# Mettre des films sur Ipad



## brunodecourt (24 Janvier 2012)

Bonjour, 
Je viens de me proccurer un Ipad. 
Je voudrais mettre dessus des films, mais je n'y arrive pas. J'ai essayé en faisant glisser dans Itunes, en copi coller, mais rien ne ce passe.
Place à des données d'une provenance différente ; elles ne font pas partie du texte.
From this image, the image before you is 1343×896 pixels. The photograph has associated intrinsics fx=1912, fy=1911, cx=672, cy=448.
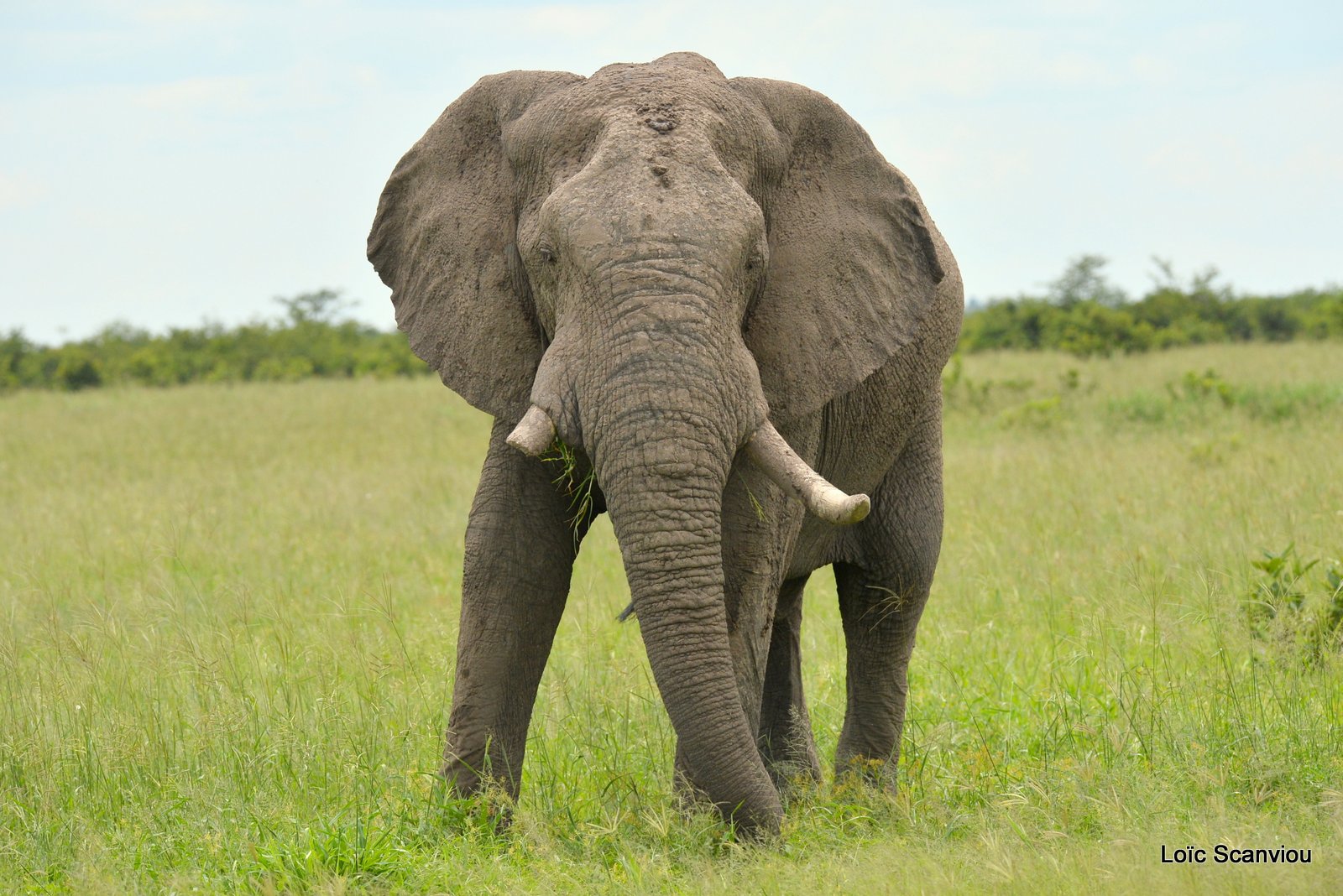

Quelqu'un pourait il m'aidert? 
Merci par avance


----------



## Tosay (24 Janvier 2012)

Je suis une personne très faignante dans ce domaine donc je n'encode pas mes films et passe par un lecteur qui prend en charge presque tous les formats vidéos (.avi,.MKV...)

Ton film est bien encodé ? Car l'iPad ne lit qu'un format spécial 

Sinon, comme je le dis dans ma première phrase, j'utilise *AVPlayer* (payant) qui me sert à lire mes divx sur mon iPad.


----------



## daffyb (24 Janvier 2012)

tu peux essayer aussi Oplayer


----------



## Cédric74 (24 Janvier 2012)

Pour qu'Itunes accepte tes films il faut les encoder en mp4. Sinon, il faut installer une app qui lise tous les formats. Ces apps (gplayer, ace player, oplayer) sont souvent payantes. Une fois l'app installée, tu glisses les vidéos dedans en passant par Itunes >Ipad > ton app.


----------